[Work instructions]
(a) Reproduce word for word the part of the passage on odds ratios and attributable risk, starting with "caused by this variant is 0.19%." and going on through "variant is 5.7%.".
(b) Write the next part of the passage on odds ratios and attributable risk, picking up after its final sentence.

[Text passage]
This is a pretty weird thing for us to be doing -- odds ratio represents how
much increased risk a variant gives for a disease, not how likely it is to
be "real". It isn't really evidence for whether the variant has enough
evidence, it's a measure of how strong its clinical impact is. GWAS studies
typically produce data like this:
variants with a weak impact but strong significance. (Unfortunately the GWAS
studies are also often limited to a single ethnic group, which is a
different issue that I think we should consider problematic for the
"evidence" end of things.)

We could split OR into a different category, but I still think it would be
the wrong measure. It fails to distinguish between rare and common disease.
For an example, let me walk through two hypothetical cases of variants which
have 5% allele frequencies: one variant is associated with Crohn's disease
with an odds-ratio of 6.0, the second is associated with heart disease
variant with an odds-ratio of 1.9.

Assuming both of these are established to have very low p-values (i.e.,
significance), the Crohn's disease variant would currently rate 5 points and
the heart disease variant would rate 2 points. But Crohn's disease is really
rare (let's say 1 in 2000 = 0.05%), while heart disease is quite common
(let's say 8%).

In this case the odds ratio of 6.0 for Crohn's disease patients having this
allele translates to a relative risk of being a carrier of about 4.8 (based
on the allele frequency of 5%). So someone with Crohn's disease would be 4.8
times as likely to be carrying this variant (in other words, they have a 24%
allele frequency instead of 5%). This also means they are 4.8 times as
likely to get the disease if they have this variant. But since the disease
is so rare (1 in 2000) that translates to a risk of .24% instead of the
average of 0.05%. The amount of increased risk (called "attributable risk")
caused by this variant is 0.19%.

For the heart disease variant, the odds ratio of 1.9 means that individuals
with heart disease are 1.82 times as likely to be carrying this variant
(relative risk = 1.82). This means an individual is 1.71 times as likely to
have heart disease if they have this allele. Because the disease is fairly
common this translates to a risk of 13.7% instead of 8%. The amount of
attributable risk caused by this variant is 5.7%.

5.7% chance of heart disease vs. a 0.19% chance of Crohn's disease -- is it
appropriate to be treating the form as merely "2 points" and the latter as
"5 points"? I think the metric we use should respond to attributable risk
(the percentages 5.7% and 0.19%), not to the odds ratio. A moderately high
odds ratio for an extremely rare disease shouldn't trigger a high score.

[Dataset records]
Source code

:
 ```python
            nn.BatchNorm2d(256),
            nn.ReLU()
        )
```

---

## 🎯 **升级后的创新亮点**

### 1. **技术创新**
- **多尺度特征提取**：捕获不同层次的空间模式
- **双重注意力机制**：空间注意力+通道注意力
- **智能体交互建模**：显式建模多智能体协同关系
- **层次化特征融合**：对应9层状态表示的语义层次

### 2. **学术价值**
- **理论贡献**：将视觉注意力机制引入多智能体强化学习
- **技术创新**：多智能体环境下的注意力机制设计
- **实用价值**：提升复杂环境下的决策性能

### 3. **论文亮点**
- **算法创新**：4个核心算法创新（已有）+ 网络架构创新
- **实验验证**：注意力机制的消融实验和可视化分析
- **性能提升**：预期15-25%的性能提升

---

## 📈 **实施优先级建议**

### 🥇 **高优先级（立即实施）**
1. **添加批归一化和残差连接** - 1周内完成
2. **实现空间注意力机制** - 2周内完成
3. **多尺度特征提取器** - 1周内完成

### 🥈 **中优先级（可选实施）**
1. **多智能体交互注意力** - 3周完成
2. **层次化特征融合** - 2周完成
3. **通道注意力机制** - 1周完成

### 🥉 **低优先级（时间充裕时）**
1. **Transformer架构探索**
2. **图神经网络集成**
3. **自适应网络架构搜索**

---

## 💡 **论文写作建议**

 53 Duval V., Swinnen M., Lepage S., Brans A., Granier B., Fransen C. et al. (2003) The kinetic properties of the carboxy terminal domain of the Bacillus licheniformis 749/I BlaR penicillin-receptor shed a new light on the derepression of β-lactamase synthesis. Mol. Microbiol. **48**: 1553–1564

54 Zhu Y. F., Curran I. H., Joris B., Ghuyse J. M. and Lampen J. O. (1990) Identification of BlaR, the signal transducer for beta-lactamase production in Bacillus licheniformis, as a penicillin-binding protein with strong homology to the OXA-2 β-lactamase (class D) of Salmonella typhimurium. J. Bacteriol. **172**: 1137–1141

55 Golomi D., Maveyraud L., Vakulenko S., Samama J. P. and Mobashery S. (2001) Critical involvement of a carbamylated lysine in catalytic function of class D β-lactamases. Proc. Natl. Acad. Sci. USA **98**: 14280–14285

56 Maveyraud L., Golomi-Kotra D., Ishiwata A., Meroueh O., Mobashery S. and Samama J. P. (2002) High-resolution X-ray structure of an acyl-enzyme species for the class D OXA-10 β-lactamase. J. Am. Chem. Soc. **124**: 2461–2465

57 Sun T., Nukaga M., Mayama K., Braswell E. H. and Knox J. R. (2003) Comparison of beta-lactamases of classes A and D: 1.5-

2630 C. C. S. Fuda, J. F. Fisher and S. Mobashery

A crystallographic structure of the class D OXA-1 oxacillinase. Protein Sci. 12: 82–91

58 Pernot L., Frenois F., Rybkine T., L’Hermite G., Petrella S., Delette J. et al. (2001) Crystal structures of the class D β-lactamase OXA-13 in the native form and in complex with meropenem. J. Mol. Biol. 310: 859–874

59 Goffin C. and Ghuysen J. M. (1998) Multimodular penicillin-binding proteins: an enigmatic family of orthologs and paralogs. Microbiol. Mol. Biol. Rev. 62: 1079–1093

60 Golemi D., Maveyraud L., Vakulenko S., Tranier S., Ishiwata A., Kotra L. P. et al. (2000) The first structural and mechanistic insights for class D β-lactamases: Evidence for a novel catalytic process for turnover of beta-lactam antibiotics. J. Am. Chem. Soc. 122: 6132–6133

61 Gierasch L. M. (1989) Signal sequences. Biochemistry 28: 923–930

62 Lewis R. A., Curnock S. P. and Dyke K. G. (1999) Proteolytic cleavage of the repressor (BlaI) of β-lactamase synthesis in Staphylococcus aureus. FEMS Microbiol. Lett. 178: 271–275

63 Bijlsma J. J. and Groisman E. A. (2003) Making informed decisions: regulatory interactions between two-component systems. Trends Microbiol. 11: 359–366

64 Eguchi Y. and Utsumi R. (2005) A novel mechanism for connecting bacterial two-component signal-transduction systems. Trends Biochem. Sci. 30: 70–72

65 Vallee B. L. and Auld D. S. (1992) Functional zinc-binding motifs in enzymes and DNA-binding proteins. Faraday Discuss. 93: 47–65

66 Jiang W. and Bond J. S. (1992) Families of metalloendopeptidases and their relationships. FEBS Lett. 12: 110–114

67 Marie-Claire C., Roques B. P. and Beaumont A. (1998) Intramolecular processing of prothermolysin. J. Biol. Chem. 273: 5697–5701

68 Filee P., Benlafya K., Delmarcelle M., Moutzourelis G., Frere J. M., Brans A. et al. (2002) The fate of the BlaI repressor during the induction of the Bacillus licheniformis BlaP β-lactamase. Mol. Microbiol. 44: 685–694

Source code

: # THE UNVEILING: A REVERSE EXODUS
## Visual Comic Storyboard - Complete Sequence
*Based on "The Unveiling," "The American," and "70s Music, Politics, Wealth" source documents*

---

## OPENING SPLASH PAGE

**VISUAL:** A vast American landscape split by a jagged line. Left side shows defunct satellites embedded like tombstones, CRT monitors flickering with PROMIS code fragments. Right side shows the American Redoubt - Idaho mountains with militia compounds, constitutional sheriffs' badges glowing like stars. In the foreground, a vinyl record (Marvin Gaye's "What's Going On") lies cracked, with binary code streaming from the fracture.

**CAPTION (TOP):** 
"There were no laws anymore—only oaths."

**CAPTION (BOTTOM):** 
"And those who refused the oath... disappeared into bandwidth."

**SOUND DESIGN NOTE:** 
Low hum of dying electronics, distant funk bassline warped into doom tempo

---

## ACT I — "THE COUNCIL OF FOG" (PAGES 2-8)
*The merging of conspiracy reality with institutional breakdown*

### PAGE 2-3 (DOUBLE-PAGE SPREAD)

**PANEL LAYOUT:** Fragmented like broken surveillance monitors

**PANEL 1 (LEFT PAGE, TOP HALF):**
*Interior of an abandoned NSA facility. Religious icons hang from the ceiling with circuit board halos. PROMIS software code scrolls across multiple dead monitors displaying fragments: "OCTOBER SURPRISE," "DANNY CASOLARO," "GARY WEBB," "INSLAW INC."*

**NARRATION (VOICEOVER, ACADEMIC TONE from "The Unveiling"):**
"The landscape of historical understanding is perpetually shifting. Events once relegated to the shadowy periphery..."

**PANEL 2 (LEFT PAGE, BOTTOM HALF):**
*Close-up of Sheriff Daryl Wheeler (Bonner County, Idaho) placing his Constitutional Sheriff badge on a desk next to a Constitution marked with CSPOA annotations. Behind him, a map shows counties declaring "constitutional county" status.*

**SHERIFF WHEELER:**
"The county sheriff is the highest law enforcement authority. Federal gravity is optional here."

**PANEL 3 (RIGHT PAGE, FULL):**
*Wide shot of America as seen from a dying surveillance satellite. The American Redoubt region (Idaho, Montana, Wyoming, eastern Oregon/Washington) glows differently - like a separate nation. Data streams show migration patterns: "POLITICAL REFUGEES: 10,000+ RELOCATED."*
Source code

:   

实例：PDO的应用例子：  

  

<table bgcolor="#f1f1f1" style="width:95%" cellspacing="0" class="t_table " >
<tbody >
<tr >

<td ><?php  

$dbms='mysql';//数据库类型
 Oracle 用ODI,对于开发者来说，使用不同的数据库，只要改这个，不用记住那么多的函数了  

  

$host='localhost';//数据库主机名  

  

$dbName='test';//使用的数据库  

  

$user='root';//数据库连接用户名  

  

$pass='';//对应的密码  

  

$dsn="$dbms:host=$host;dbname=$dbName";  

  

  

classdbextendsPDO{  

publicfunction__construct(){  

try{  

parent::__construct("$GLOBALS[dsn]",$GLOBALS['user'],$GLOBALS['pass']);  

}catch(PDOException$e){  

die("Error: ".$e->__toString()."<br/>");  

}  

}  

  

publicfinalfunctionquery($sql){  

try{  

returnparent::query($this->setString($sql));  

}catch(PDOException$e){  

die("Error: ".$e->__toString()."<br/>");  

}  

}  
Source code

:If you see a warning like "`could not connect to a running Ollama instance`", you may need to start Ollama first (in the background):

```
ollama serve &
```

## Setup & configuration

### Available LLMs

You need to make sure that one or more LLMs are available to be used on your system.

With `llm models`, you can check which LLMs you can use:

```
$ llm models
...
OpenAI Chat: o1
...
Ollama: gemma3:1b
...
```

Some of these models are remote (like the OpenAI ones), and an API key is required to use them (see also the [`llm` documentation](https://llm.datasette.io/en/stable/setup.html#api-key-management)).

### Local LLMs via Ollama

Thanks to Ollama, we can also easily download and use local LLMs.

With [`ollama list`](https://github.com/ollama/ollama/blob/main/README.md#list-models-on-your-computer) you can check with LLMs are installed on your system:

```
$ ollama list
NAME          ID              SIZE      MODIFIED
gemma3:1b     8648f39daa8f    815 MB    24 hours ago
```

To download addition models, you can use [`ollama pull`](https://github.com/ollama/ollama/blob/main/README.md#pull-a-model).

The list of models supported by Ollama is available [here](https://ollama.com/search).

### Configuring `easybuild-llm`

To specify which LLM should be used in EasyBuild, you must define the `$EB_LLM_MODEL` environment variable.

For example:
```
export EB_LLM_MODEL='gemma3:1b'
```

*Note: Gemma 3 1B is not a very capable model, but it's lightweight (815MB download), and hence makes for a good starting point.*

[Solved tasks]
(a)
caused by this variant is 0.19%.

For the heart disease variant, the odds ratio of 1.9 means that individuals
with heart disease are 1.82 times as likely to be carrying this variant
(relative risk = 1.82). This means an individual is 1.71 times as likely to
have heart disease if they have this allele. Because the disease is fairly
common this translates to a risk of 13.7% instead of 8%. The amount of
attributable risk caused by this variant is 5.7%.

(b)
I propose the case/control evidence score be changed to eliminate odds ratio
and that we create a new "Penetrance" category based. The "case/control
evidence" would look like this:
0 points if no higher ranking is allowed
1 point if significance <= 0.1
2 points if significance <= 0.05
3 points if significance <= 0.025
4 points if significance <= 0.01
5 points if significance <= 0.0001

I'm happier to have OR out of this section because now the ranking is purely
based on statistical significance, whether we think the variant is "real" at
all.

And the "penetrance" would look like this:
0 points if < 0.1% attributable risk
1 points if >=0.1% attributable risk
2 points if >=1% attributable risk
3 points if >= 5% attributable risk
4 points if >= 25% attributable risk
5 points if >= 90% penetrance (complete or highly penetrant)

According to this scoring system, our hypothetical Crohn's disease variant
would get 1 point and our hypothetical heart disease variant would get 3
points. (Their old scores were 5 points and 2 points, respectively.) I think
this much more accurately reflects how important we think the variants are.
This "penetrance" category, since it's not measuring evidence but instead
measuring an aspect of clinical impact, would go under the "clinical impact"
section.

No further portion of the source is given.